*MATERIAL PROVIDED:*
========

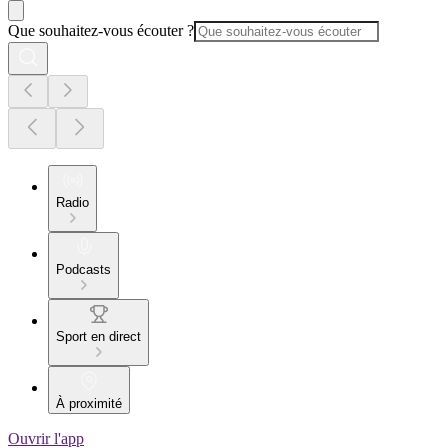
Que souhaitez-vous écouter ?
Radio
Podcasts
Sport en direct
À proximité
Ouvrir l'app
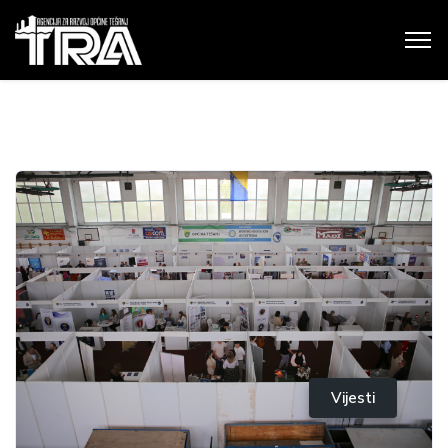
Vijesti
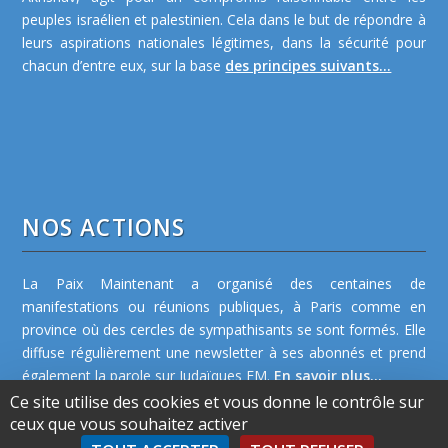
peuples israélien et palestinien. Cela dans le but de répondre à
leurs aspirations nationales légitimes, dans la sécurité pour
chacun d’entre eux, sur la base
des principes suivants...
NOS ACTIONS
La Paix Maintenant a organisé des centaines de
manifestations ou réunions publiques, à Paris comme en
province où des cercles de sympathisants se sont formés. Elle
diffuse régulièrement une newsletter à ses abonnés et prend
également la parole sur Judaïques FM.
En savoir plus...
Ce site utilise des cookies et vous donne le contrôle sur
ceux que vous souhaitez activer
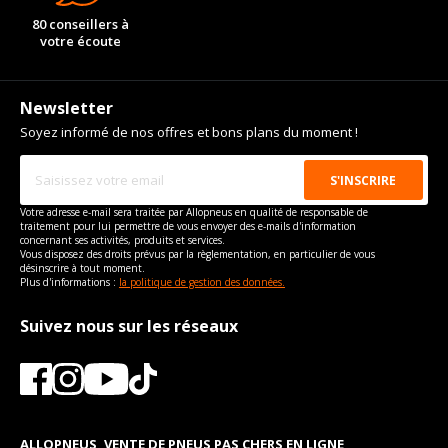
80 conseillers à
votre écoute
Newsletter
Soyez informé de nos offres et bons plans du moment !
Votre adresse e-mail sera traitée par Allopneus en qualité de responsable de
traitement pour lui permettre de vous envoyer des e-mails d'information
concernant ses activités, produits et services.
Vous disposez des droits prévus par la règlementation, en particulier de vous
désinscrire à tout moment.
Plus d'informations :
la politique de gestion des données.
Suivez nous sur les réseaux
ALLOPNEUS, VENTE DE PNEUS PAS CHERS EN LIGNE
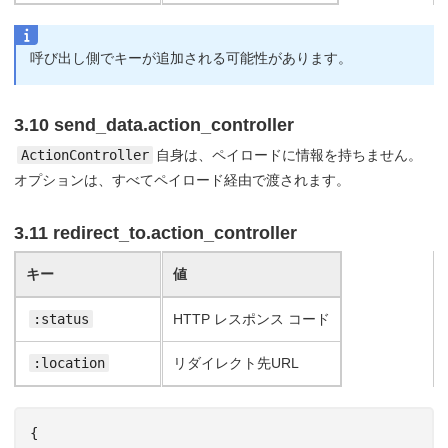
呼び出し側でキーが追加される可能性があります。
3.10 send_data.action_controller
ActionController
自身は、ペイロードに情報を持ちません。
オプションは、すべてペイロード経由で渡されます。
3.11 redirect_to.action_controller
キー
値
:status
HTTP レスポンス コード
:location
リダイレクト先URL
{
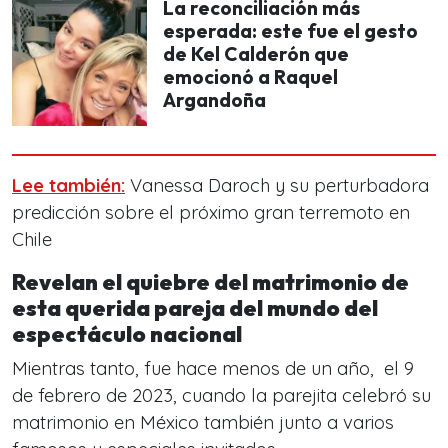
La reconciliación más
esperada: este fue el gesto
de Kel Calderón que
emocionó a Raquel
Argandoña
Lee también:
Vanessa Daroch y su perturbadora
predicción sobre el próximo gran terremoto en
Chile
Revelan el quiebre del matrimonio de
esta querida pareja del mundo del
espectáculo nacional
Mientras tanto, fue hace menos de un año, ​ el 9
de febrero de 2023, cuando la parejita celebró su
matrimonio en México también junto a varios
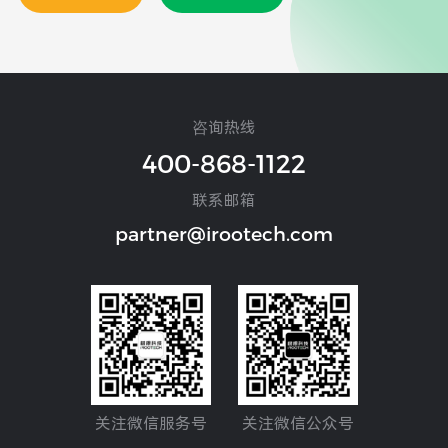
咨询热线
400-868-1122
联系邮箱
partner@irootech.com
关注微信服务号
关注微信公众号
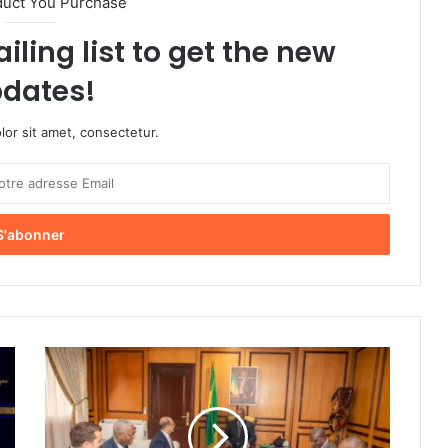
duct You Purchase
iling list to get the new
dates!
or sit amet, consectetur.
R
e
ç
u
e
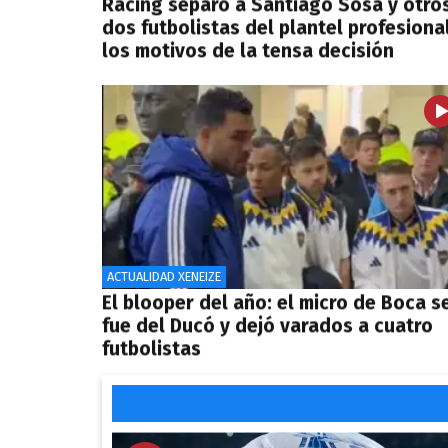
Racing separó a Santiago Sosa y otro
dos futbolistas del plantel profesional
los motivos de la tensa decisión
ACTUALIDAD XENEIZE
El blooper del año: el micro de Boca s
fue del Ducó y dejó varados a cuatro
futbolistas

========

Within these entries, output exactly the lines starting at the one with "80 conseillers à" and finishing at the one with "los motivos de la tensa decisión". Leave pictures out of the output.

80 conseillers à
votre écoute
Newsletter
Soyez informé de nos offres et bons plans du moment !
Votre adresse e-mail sera traitée par Allopneus en qualité de responsable de
traitement pour lui permettre de vous envoyer des e-mails d'information
concernant ses activités, produits et services.
Vous disposez des droits prévus par la règlementation, en particulier de vous
désinscrire à tout moment.
Plus d'informations :
la politique de gestion des données.
Suivez nous sur les réseaux
ALLOPNEUS, VENTE DE PNEUS PAS CHERS EN LIGNE
呼び出し側でキーが追加される可能性があります。
3.10 send_data.action_controller
ActionController
自身は、ペイロードに情報を持ちません。
オプションは、すべてペイロード経由で渡されます。
3.11 redirect_to.action_controller
キー
値
:status
HTTP レスポンス コード
:location
リダイレクト先URL
{
La reconciliación más
esperada: este fue el gesto
de Kel Calderón que
emocionó a Raquel
Argandoña
Lee también:
Vanessa Daroch y su perturbadora
predicción sobre el próximo gran terremoto en
Chile
Revelan el quiebre del matrimonio de
esta querida pareja del mundo del
espectáculo nacional
Mientras tanto, fue hace menos de un año, ​ el 9
de febrero de 2023, cuando la parejita celebró su
matrimonio en México también junto a varios
咨询热线
400-868-1122
联系邮箱
partner@irootech.com
关注微信服务号
关注微信公众号
duct You Purchase
iling list to get the new
dates!
or sit amet, consectetur.
R
e
ç
u
e
Racing separó a Santiago Sosa y otro
dos futbolistas del plantel profesional
los motivos de la tensa decisión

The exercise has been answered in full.